• TEXTO EXTRAÍDO:
——
A cachupa está no livro do Guiness

Cabo Verde realizou este ano a maior cachupa do mundo entrando directamente para os recordes do Guinness como sendo a primeira de sempre, anunciou a Cavibel, organizadora do festival Badja ku Sol, onde aconteceu o feito.

Em 2015, aquando da 7.ª edição do festival “Badja Ku Sol”, na praia da Gamboa, na cidade da Praia, a Cavibel, Indústria de Bebidas, lançou o desafio de colocar a cachupa nos livros dos recordes do Guinness. Na altura, a organização, que contou com a Escola de Hotelaria e Turismo de Cabo Verde (EHTCV), informou que foram confeccionadas cerca de quatro toneladas do prato típico cabo-verdiano, num tacho de 3,5 metros de diâmetro e 90 centímetros de altura, feito de inox e pesando 1,5 toneladas.

Entretanto, a Cavibel recordou que, na altura, não tinha uma balança de precisão para saber quantos quilos foram exatamente confecionados, o que inviabilizou a entrada.
——
• DADOS DISPONÍVEIS:
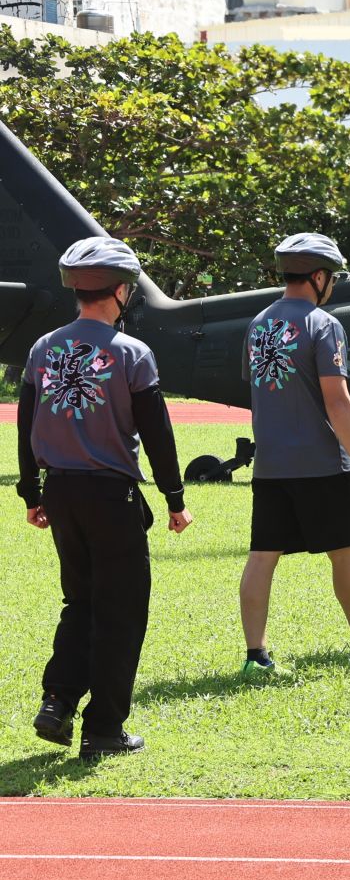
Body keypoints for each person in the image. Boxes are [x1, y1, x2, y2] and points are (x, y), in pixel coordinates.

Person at [17, 238, 192, 759]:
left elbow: (26, 426)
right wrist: (174, 498)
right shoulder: (131, 353)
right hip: (112, 497)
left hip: (62, 493)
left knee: (81, 600)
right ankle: (104, 730)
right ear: (120, 291)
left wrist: (31, 493)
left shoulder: (43, 348)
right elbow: (156, 433)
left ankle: (57, 701)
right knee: (121, 611)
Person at [239, 233, 350, 679]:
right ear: (318, 277)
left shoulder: (258, 324)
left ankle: (255, 657)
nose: (333, 285)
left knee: (263, 556)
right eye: (332, 278)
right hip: (320, 462)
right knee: (347, 553)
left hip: (271, 464)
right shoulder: (323, 324)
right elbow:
——
• CONJUNTO DE TAREFAS:
A. Enumere todas as características do tacho usado em 2015 que o texto sobre a cachupa menciona.
B. Diga se cada afirmação concorda com o texto sobre a cachupa, respondendo sim ou não e citando as palavras decisivas do texto: (i) o festival de 2015 decorreu na praia da Gamboa; (ii) em 2015 foram confeccionadas cerca de dez toneladas de cachupa; (iii) em 2015 a Cavibel dispunha de uma balança de precisão.
C. Retome o texto sobre a cachupa a partir da última frase apresentada.

• RESPOSTAS ÀS TAREFAS:
A.
- 3,5 metros de diâmetro
- 90 centímetros de altura
- feito de inox
- pesando 1,5 toneladas

B.
(i) Sim: "na praia da Gamboa, na cidade da Praia".
(ii) Não: "foram confeccionadas cerca de quatro toneladas do prato típico cabo-verdiano".
(iii) Não: "não tinha uma balança de precisão".

C.
Os organizadores salientaram que continuaram com a pretensão e este ano, na 9.ª edição do festival, foi confecionada “a maior cachupa do mundo”, com seis toneladas, no ano em que o festival contou pela primeira vez com a presença de um representante do Guinnees.

“Feito que nos orgulha e é para nós exemplo da determinação e vontade dos cabo-verdianos de inovar e querer estar com os melhores do mundo”, regozijou-se a organização em nota de imprensa.

Os organizadores do Badja ku Sol indicam ainda que esta é a primeira entrada de Cabo Verde no livro de Record Mundial.

A gala de atribuição da conquista será realizada na quarta-feira, na cidade da Praia, num acto que contará com a presença do primeiro-ministro de Cabo Verde, Ulisses Correia e Silva.

Há dois anos, Hernídia Tavares, directora de Marketing da Cavibel, disse à agência Lusa que a ideia é valorizar a gastronomia do arquipélago, e o melhor prato que representa o país é cachupa.

Também disse que com o prato no livro dos recordes do Guinness será uma mais-valia para o turismo cabo-verdiano.

A cachupa, a rainha da gastronomia cabo-verdiana, é confeccionada à base do milho, carnes e peixe, feijões, verduras e hortaliças.

Depois de confeccionada, a cachupa, que já vai na sua terceira edição, é servida gratuitamente a centenas de pessoas que se deslocam ao areal da Gamboa, para assistir ao festival Badja ku Sol.